* [REQUIREMENT 1]:
In the commentary on federal regulation, how many pages of documents about the net neutrality ruling could visitors to the FCC's Web site not access?
* [REQUIREMENT 2]:
Carry on the commentary on federal regulation from its last sentence.

* [EXTRACT PROVIDED]:
Later on Tuesday, the FCC released its “net neutrality” rules, which will allow the federal government to begin regulating the Internet. This despite opposition from Congress and a contrary federal court ruling. Dissenting FCC commissioner Robert McDowell described the unprecedented power grab last week: “Nothing is broken that needs fixing, however. The Internet has been open and freedom-enhancing since it was spun off from a government research project in the early 1990s. Its nature as a diffuse and dynamic global network of networks defies top-down authority. Ample laws to protect consumers already exist.” And just how competent are the Internet’s new rulers? Just before the FCC decision, visitors to the commission’s Web site couldn’t even access the 1,900 pages of documents pertaining to the net neutrality ruling. The very commission seeking to regulate the Internet saw its Web site go down due to “scheduled maintenance.”

Then on Thursday the EPA announced that it will begin regulating power plants and oil refineries in an attempt to stop global warming. The new regulations will seek to cut greenhouse gas emissions by making it more expensive to turn fossil fuels into energy. But the Obama Administration did not stop there. Later in the day, Interior Secretary Ken Salazar announced that the Bureau of Land Management was issuing new rules that would make it harder to develop natural resources on government-owned land. Both of these measures will not only drive up the cost of electricity but will also make us more dependent on foreign sources of energy.

The ability of the Obama Administration to step up their leftist agenda even after it was thoroughly “shellacked” at the polls is not an accident. It is the purposeful design of the Progressive movement, which has been working to undermine the Founders’ vision of our republic for over a century now. Thomas G. West, contributor to The Progressive Revolution in Politics and Political Science, explains:

The Founders thought that laws should be made by a body of elected officials with roots in local communities. They should not be “experts,” but they should have “most wisdom to discern, and most virtue to pursue, the common good of the society” (Madison). The wisdom in question was the kind on display in The Federalist, which relentlessly dissected the political errors of the previous decade in terms accessible to any person of intelligence and common sense.

* [PROVIDED INFORMATION]:
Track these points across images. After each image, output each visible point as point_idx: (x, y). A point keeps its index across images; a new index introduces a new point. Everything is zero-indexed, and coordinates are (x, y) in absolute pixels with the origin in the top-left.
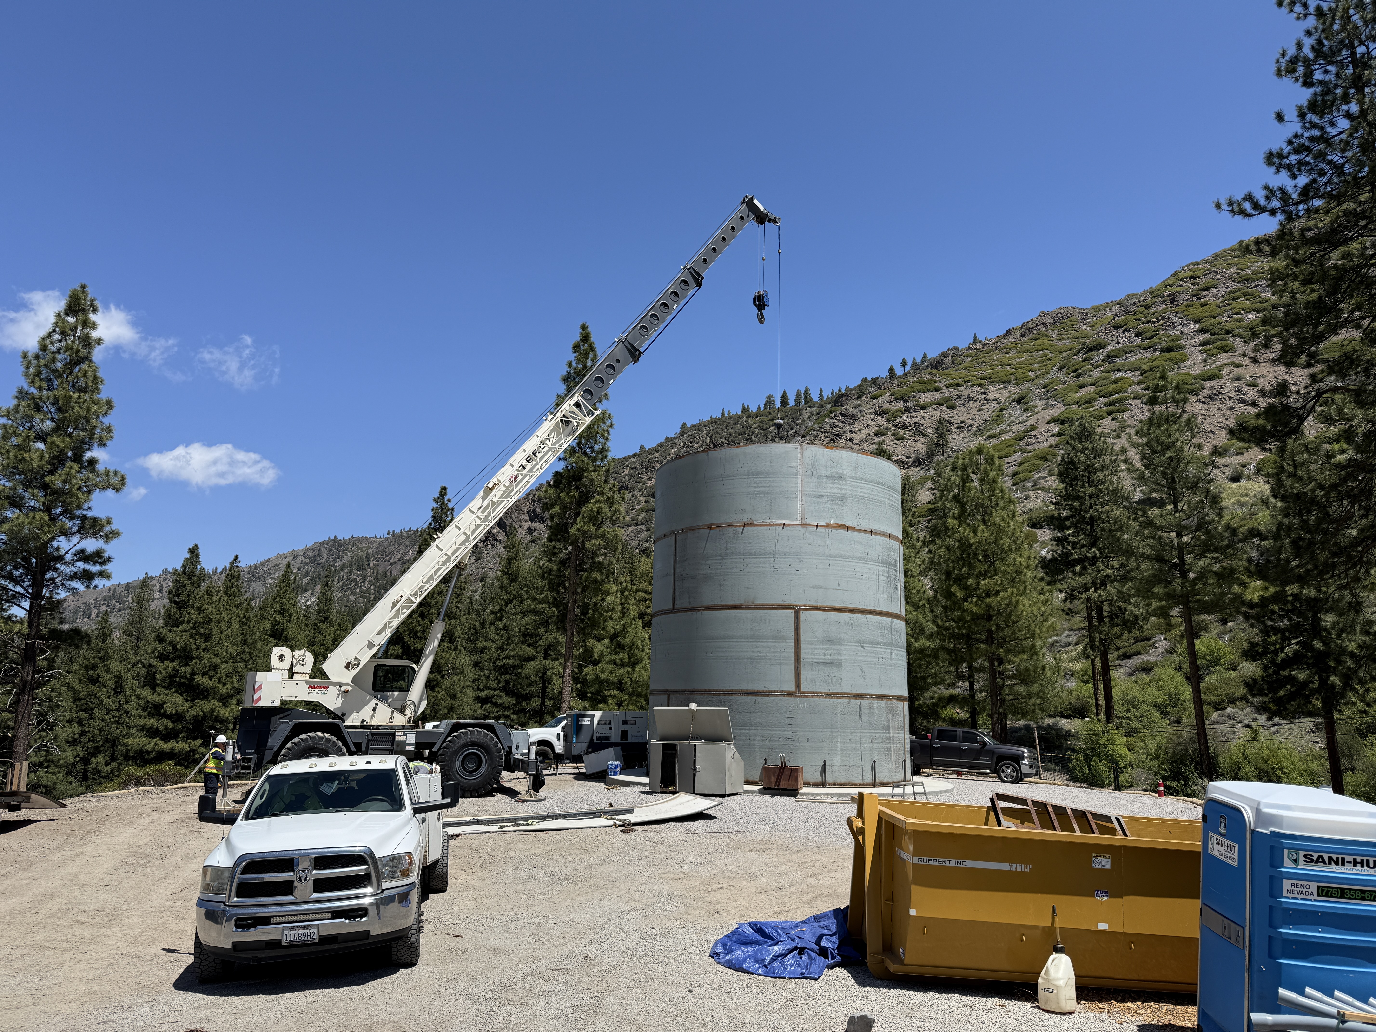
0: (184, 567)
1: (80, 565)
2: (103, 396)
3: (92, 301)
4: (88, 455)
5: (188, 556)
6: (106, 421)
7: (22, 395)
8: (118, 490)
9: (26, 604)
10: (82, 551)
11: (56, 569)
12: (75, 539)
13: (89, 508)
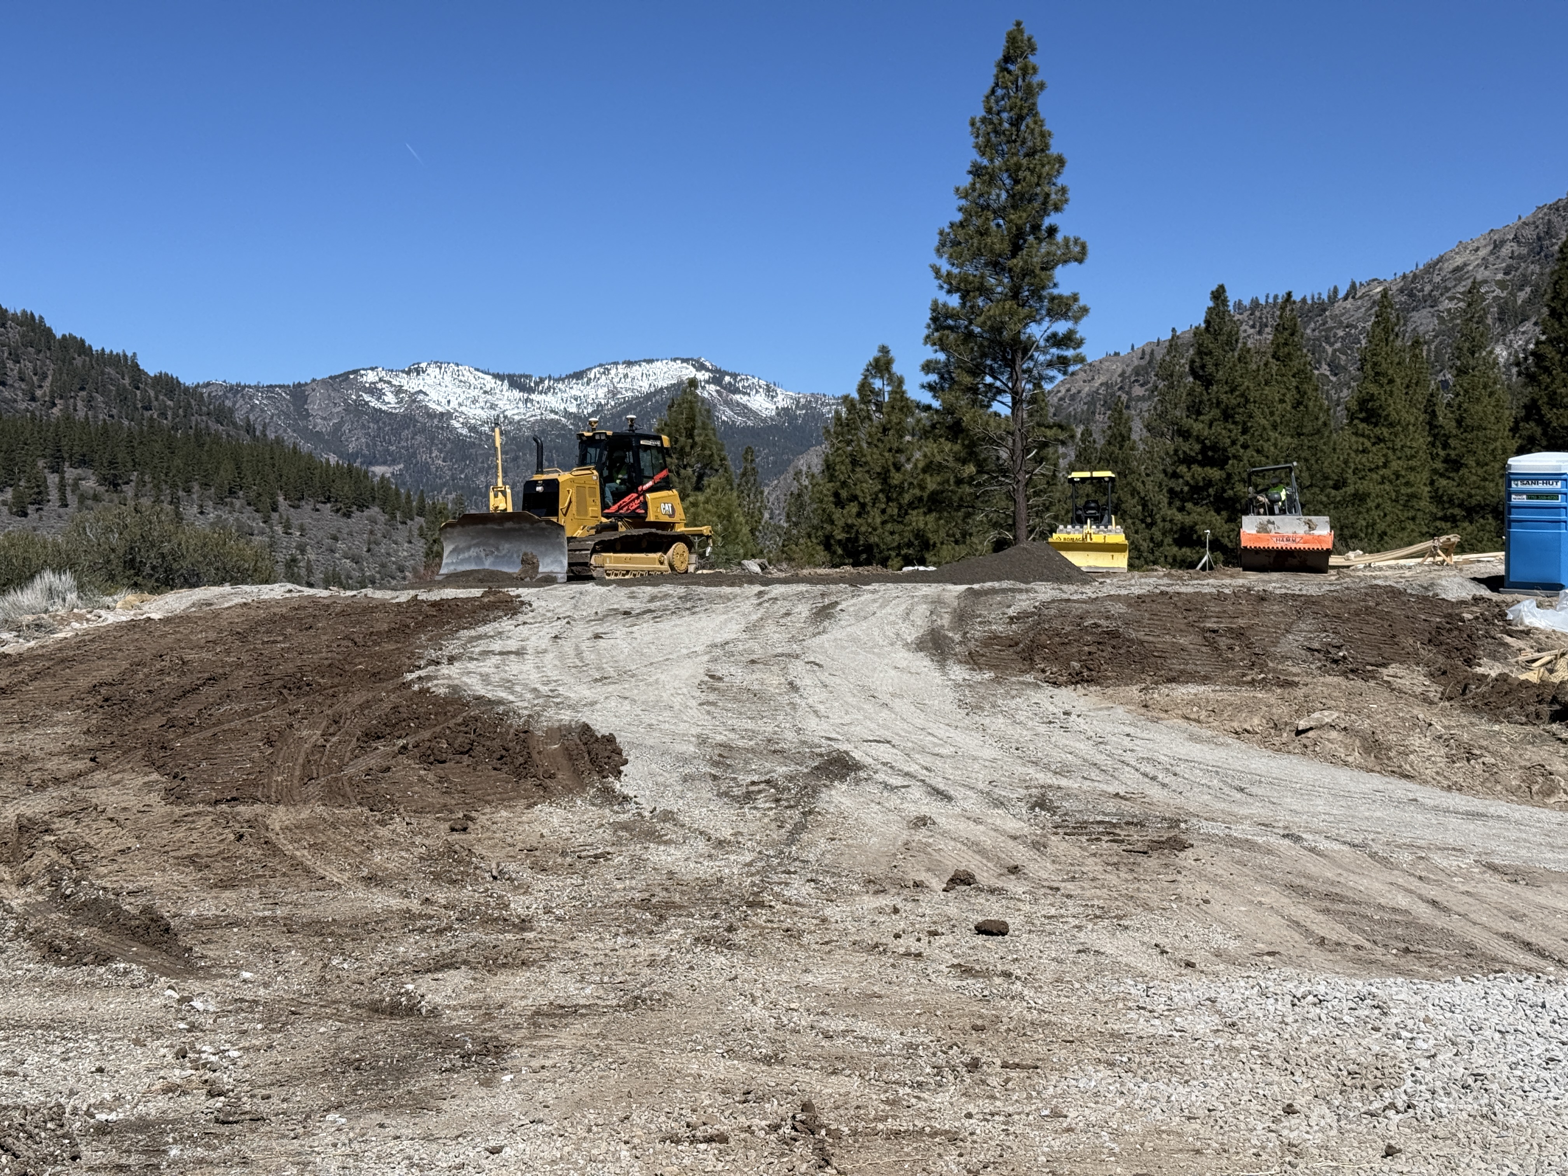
0: (1207, 322)
1: (1054, 350)
2: (1054, 151)
3: (1029, 39)
4: (1047, 222)
5: (1211, 304)
6: (1060, 181)
7: (977, 171)
8: (1080, 261)
9: (1008, 399)
10: (1054, 335)
11: (1031, 358)
12: (1046, 323)
13: (1055, 285)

* [WRITTEN REPLY 1]:
1,900 pages.

* [WRITTEN REPLY 2]:
The Progressives did not intend to abolish democracy, to be sure. They wanted the people’s will to be more efficiently translated into government policy. But what democracy meant for the Progressives is that the people would take power out of the hands of locally elected officials and political parties and place it instead into the hands of the central government, which would in turn establish administrative agencies run by neutral experts, scientifically trained, to translate the people’s inchoate will into concrete policies.

This will be the fight of 2011: the unelected central planning “experts” of the Obama Administration versus the newly elected House of Representatives and state and local governments. The people are not powerless. Congress still has the power of the purse and can withhold funding for implementing Obamacare or writing global warming regulations. There is also the Congressional Review Act, which allows Congress to review and overrule regulations issued by government agencies. State and local governments can also thwart the federal administrative state by asserting their rights whenever possible. We can return power from Washington back to the people. Saying good-bye to the 111th Congress is a great first step.

Quick Hits:

  • Liberals fear that their failure on this month’s spending bill may come back to haunt the Obama agenda in 2011.
  • According to Gallup, each of the 10 states losing congressional seats as a result of the newly announced 2010 census reapportionment process is politically Democratic, and five of the eight states gaining seats skew Republican.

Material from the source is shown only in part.